A few blocks away, across from the municipal parking garage, a painting by Winslow Homer depicts the rescue of a woman from fierce, foaming waves. Erin Sparacio first noticed it on Mother's Day, when her 7-year-old daughter commented, "The sea looks really angry."

She leans in to see the title. "The Life Line. When I see pictures that include the ocean, I'm always overwhelmed by how strong the water is." Sparacio loves coming across art in her daily walks. "It's fabulous. The art comes to you instead of you having to go to it. You stumble upon it — it feels like you found something."

At the nearby Trader Joe's, shoppers clatter red carts up and down the store ramp, a few stopping to examine Present Futures by Moe Brooker, a 2006 abstract with chalklike scribbles over splotches of vivid cobalt, red, and yellow.

Austin Kreeger, 18, a clerk at the store, offers a thumbnail commentary before heading back to work. "Looking at the center, with all the blotches, makes me think of a sunset. Or maybe a sunrise. Those phantasmas of color could represent a celebration. Or fireworks. This is my first time analyzing it."

The Inside Out project includes an Instagram contest June 9-12 (in conjunction with museums in Akron, Ohio; Detroit; Charlotte, N.C.; and Miami that also host Inside Out) and a weekend in July when residents of all Philly-area Inside Out neighborhoods current and past can visit the museum free. Maps on the Art Museum website help viewers navigate the art in each locale, or they can curate their own serendipitous art-crawl as they head to the library, the hair salon, or the park.

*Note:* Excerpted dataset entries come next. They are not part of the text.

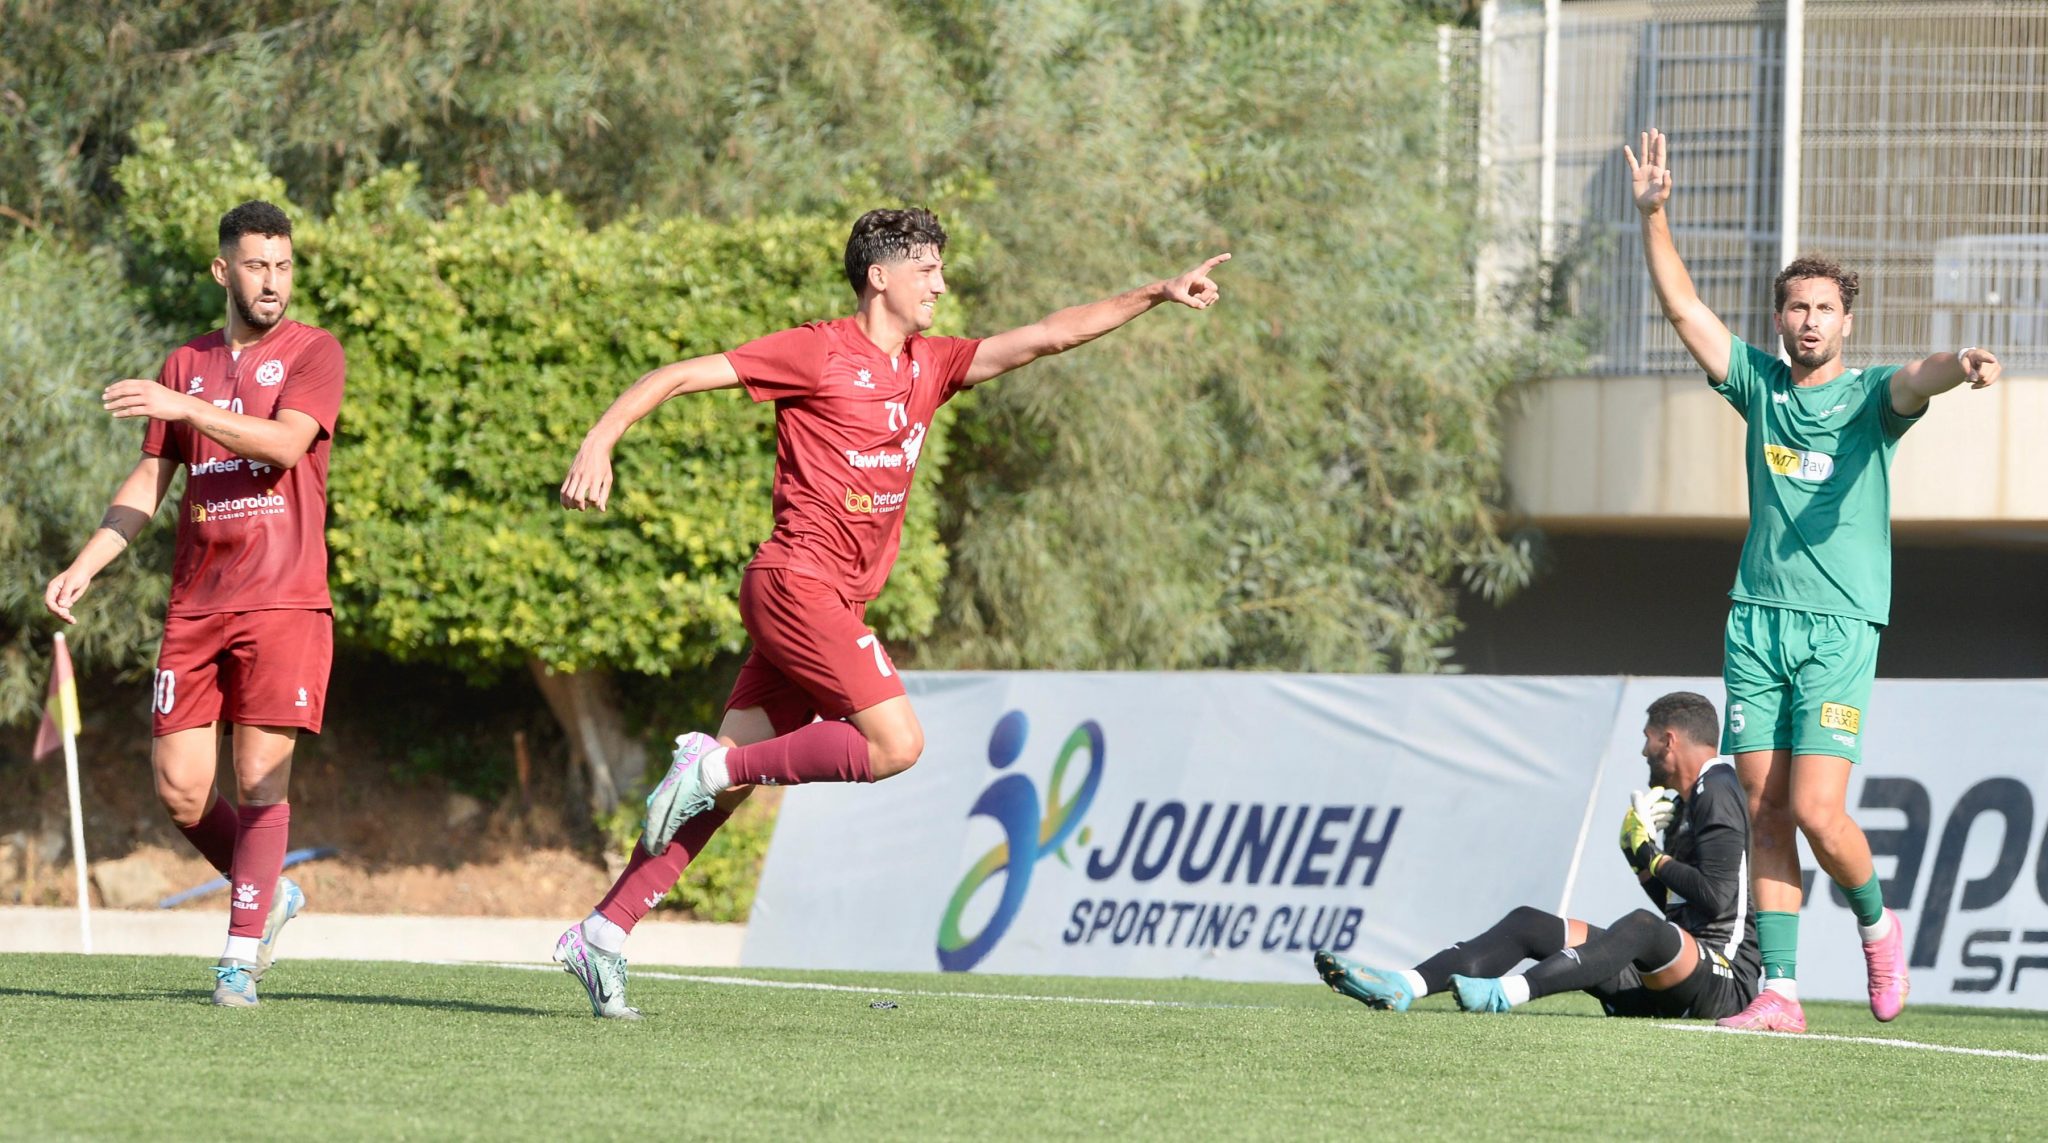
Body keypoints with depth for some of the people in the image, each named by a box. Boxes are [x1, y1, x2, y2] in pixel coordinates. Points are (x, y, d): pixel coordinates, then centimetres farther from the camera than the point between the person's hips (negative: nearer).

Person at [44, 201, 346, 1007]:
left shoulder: (313, 353, 1)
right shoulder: (188, 365, 15)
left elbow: (286, 443, -17)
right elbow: (148, 484, 17)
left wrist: (187, 407, -25)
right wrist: (84, 568, 6)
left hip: (283, 601, -4)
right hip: (196, 603, 4)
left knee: (260, 779, -9)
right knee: (178, 789, -1)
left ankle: (239, 955, -5)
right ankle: (269, 895, 22)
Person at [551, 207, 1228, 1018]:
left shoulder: (929, 367, 17)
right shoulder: (818, 354, -5)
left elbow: (1049, 337, 19)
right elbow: (681, 376, -6)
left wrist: (1157, 295, 14)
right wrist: (599, 443, -17)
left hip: (836, 601, 8)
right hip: (798, 581, -8)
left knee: (729, 781, 3)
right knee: (896, 744, -15)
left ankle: (603, 934, 1)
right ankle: (713, 764, -9)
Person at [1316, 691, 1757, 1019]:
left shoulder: (1718, 793, -7)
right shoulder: (1686, 802, 22)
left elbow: (1717, 898, -20)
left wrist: (1651, 856, -5)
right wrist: (1636, 844, 7)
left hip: (1723, 982, -9)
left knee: (1642, 927, -39)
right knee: (1529, 924, 0)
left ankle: (1507, 993, -60)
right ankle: (1403, 987, -19)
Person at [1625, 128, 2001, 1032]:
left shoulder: (1870, 397, 1)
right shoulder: (1759, 386, 12)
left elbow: (1915, 380, -22)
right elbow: (1682, 306, 9)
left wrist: (1958, 367, -45)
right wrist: (1654, 214, -2)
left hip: (1840, 626, -4)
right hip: (1756, 619, 4)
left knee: (1817, 811, -13)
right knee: (1766, 815, 0)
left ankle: (1877, 925, 15)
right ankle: (1779, 991, 2)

"People are shopping, wandering around, having lunch — maybe they look up or walk by and see Sunflowers [van Gogh] or the Dali [Soft Construction with Boiled Beans (Premonition of Civil War)]," Don says. "Perhaps it will inspire someone to come visit the museum or start a conversation on the street."

In the fading light of a Tuesday evening, Marybeth Yuce of Ardmore is snapping cellphone photos of her just-turned-15 daughter Isabella, her other daughter Ariel, and their friend Jiah-Dae. Suddenly, she notices an unfamiliar addition to Manayunk's canal towpath: Diego Rivera's Sugar Cane.

"Shame on me!" Yuce exclaims. "Look how beautiful this is! I would have missed it entirely. Girls, look!"

"I know who Diego Rivera is," one of the girls grumbles. But they cluster in front of the painting nonetheless — a dressed-for-selfies quartet in front of the barefoot, papaya-toting campesinos — and smile for the camera.